Взявшись за ручку какой-то двери, Валя вдруг почувствовала, что робеет. Пересиливая эту непонятную ей робость, она все-таки вошла в комнату и остановилась перед столом, за которым сидел молоденький лейтенант. Он сосредоточенно просматривал какие-то бумаги и долго не обращал на нее внимания. Потом поднял утомленные глаза и неожиданно улыбнулся. Пригласил сесть. Слушая Валю, лейтенант украдкой разглядывал ее. Когда она замолчала, он вежливо произнес:
— Девушка, я лично ценю ваш патриотизм, но… Сами посудите, если мы займемся сейчас добровольцами, а их у нас тьма, когда же нам работать? А потом… вы же должны знать: женщин у нас в армию не берут. Что ж, что вы учились в Осоавиахиме!.. Возникнет необходимость, будете работать здесь, в тылу… но это — если возникнет. — И ласково улыбнулся: — К нам все приходят и говорят так, будто мы век собрались воевать с Гитлером. Поверьте, у нас сил хватит без вас, женщин. Вот войска подтянем и ударим.

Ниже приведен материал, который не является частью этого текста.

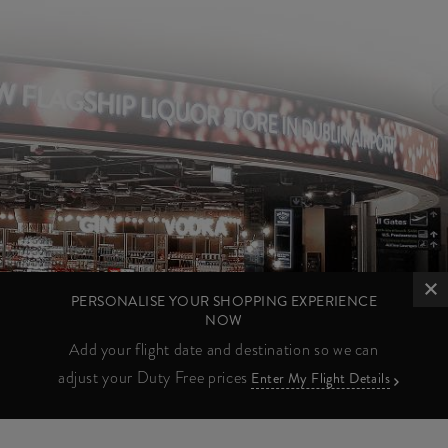
PERSONALISE YOUR SHOPPING EXPERIENCE
NOW
Add your flight date and destination so we can
adjust your Duty Free prices
Enter My Flight Details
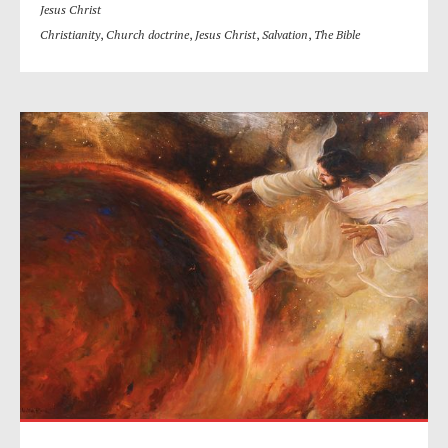
Jesus Christ
Christianity
,
Church doctrine
,
Jesus Christ
,
Salvation
,
The Bible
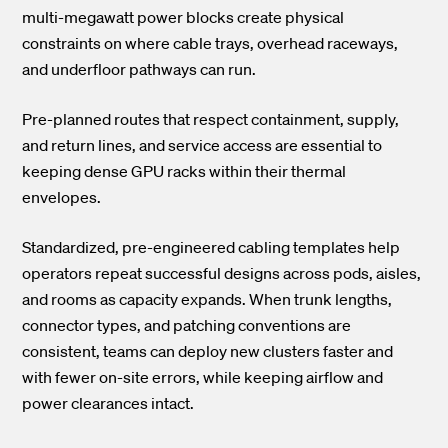
multi-megawatt power blocks create physical
constraints on where cable trays, overhead raceways,
and underfloor pathways can run.
Pre-planned routes that respect containment, supply,
and return lines, and service access are essential to
keeping dense GPU racks within their thermal
envelopes.
Standardized, pre-engineered cabling templates help
operators repeat successful designs across pods, aisles,
and rooms as capacity expands. When trunk lengths,
connector types, and patching conventions are
consistent, teams can deploy new clusters faster and
with fewer on-site errors, while keeping airflow and
power clearances intact.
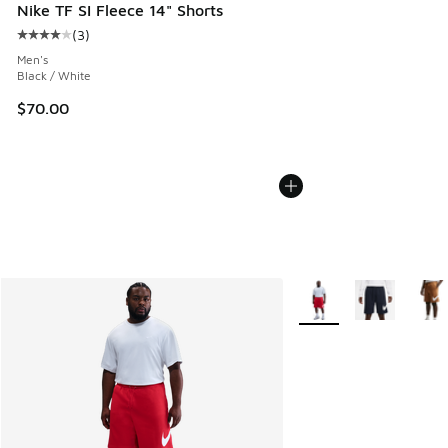
Nike TF SI Fleece 14" Shorts
(
3
)
Average customer rating - [4 out of 5 stars], 3 reviews
Men's
Black / White
$70.00
More Colors Available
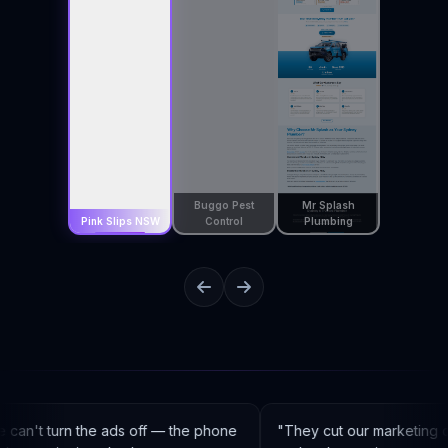
Buggo Pest
Mr Splash
Pink Slips NSW
Control
Plumbing
can't turn the ads off — the phone
"
They cut our marketing c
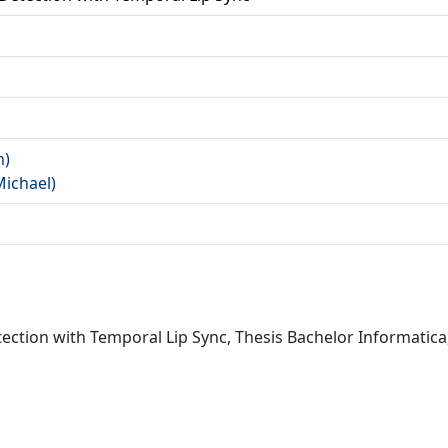
a
n)
Michael)
ection with Temporal Lip Sync, Thesis Bachelor Informatica,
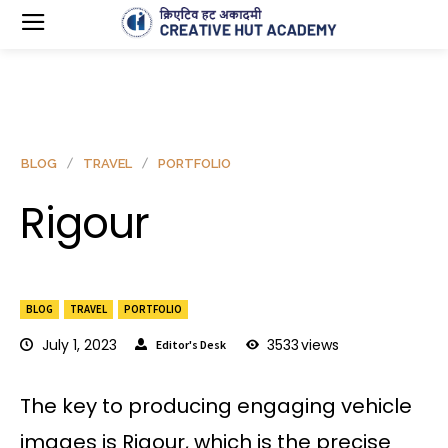
BLOG
TRAVEL
PORTFOLIO
Rigour
BLOG
TRAVEL
PORTFOLIO
July 1, 2023
3533
views
Editor's Desk
The key to producing engaging vehicle
images is Rigour, which is the precise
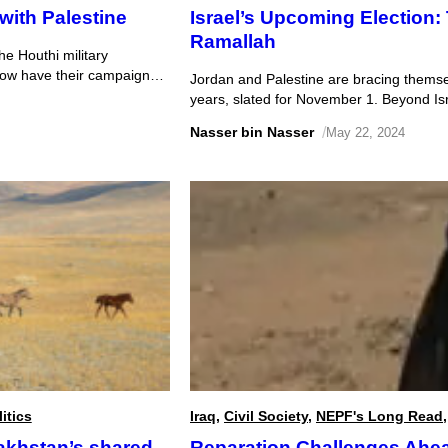
with Palestine
Israel’s Upcoming Election
Ramallah
he Houthi military
how have their campaigns
Jordan and Palestine are bracing themselve
years, slated for November 1. Beyond Isr
affected by the outcome and subsequent s
Nasser bin Nasser
/
May 22, 2024
Jordanian and Palestinian concerns over 
trends […]
itics
Iraq
,
Civil Society
,
NEPF's Long Read
akhstan’s shared
Reparation Challenges Ahead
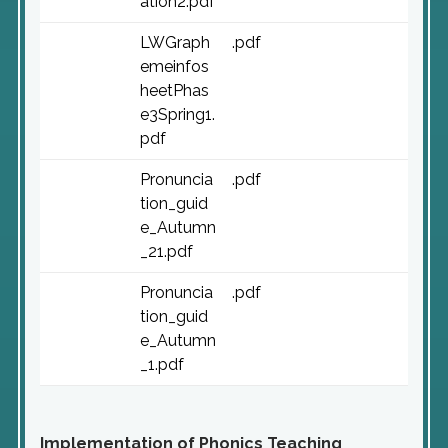
ation2.pdf
LWGraph
.pdf
emeinfos
heetPhas
e3Spring1.
pdf
Pronuncia
.pdf
tion_guid
e_Autumn
_21.pdf
Pronuncia
.pdf
tion_guid
e_Autumn
_1.pdf
Implementation of Phonics Teaching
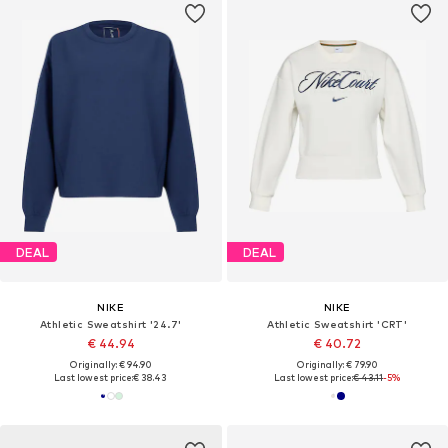
DEAL
DEAL
NIKE
NIKE
Athletic Sweatshirt '24.7'
Athletic Sweatshirt 'CRT'
€ 44.94
€ 40.72
Originally: € 94.90
Originally: € 79.90
Last lowest price:
€ 38.43
Last lowest price:
€ 43.11
-5%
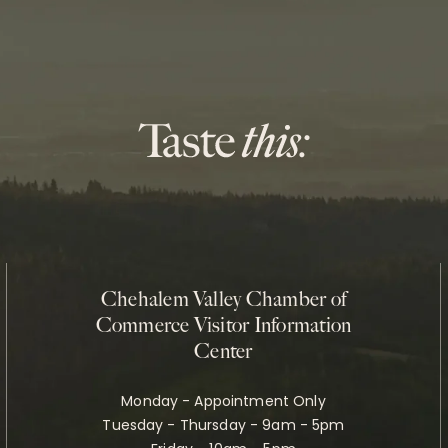
Chehalem Valley Chamber of
Commerce Visitor Information
Center
Monday - Appointment Only
Tuesday - Thursday - 9am - 5pm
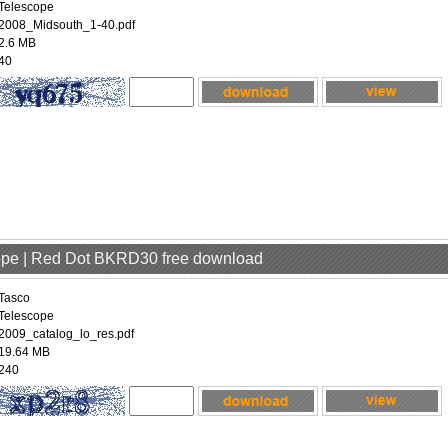
Telescope
2008_Midsouth_1-40.pdf
2.6 MB
40
cope | Red Dot BKRD30 free download
Tasco
Telescope
2009_catalog_lo_res.pdf
19.64 MB
240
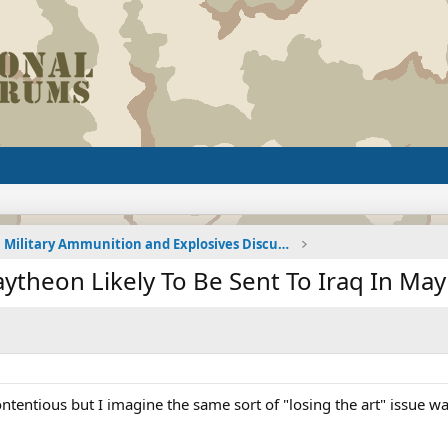
Military Ammunition and Explosives Discussions
aytheon Likely To Be Sent To Iraq In May
ntentious but I imagine the same sort of "losing the art" issue 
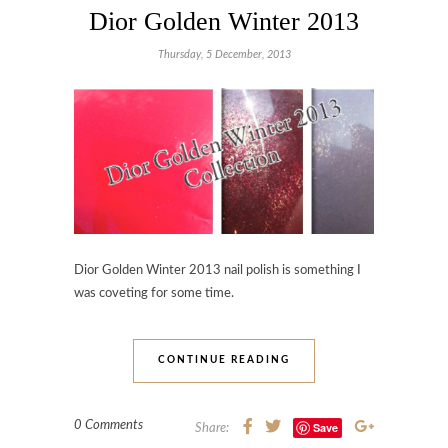
Dior Golden Winter 2013
Thursday, 5 December, 2013
Dior Golden Winter 2013 nail polish is something I
was coveting for some time.
CONTINUE READING
0 Comments
Save
Share:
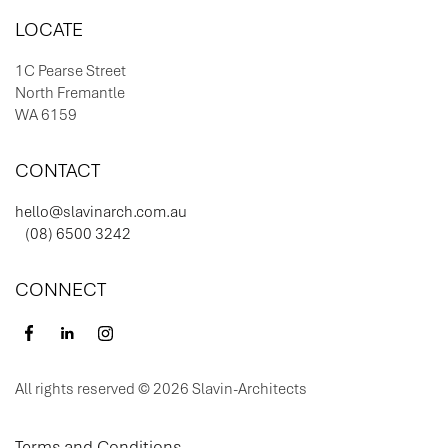
LOCATE
1C Pearse Street
North Fremantle
WA 6159
CONTACT
hello@slavinarch.com.au
(08) 6500 3242
CONNECT
All rights reserved © 2026 Slavin-Architects
Terms and Conditions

Лейтенант поднялся, дав этим понять, что разговор окончен.
После военкомата улица ослепила ее светом. Бросились в глаза тяжелые стены Солодежни, а с нею охватили и воспоминания о Петре. Валя даже будто вновь ощутила и тот первый его боязливый поцелуй… Но это радостное прошлое проскользнуло в памяти мимолетно — реальность взяла свое.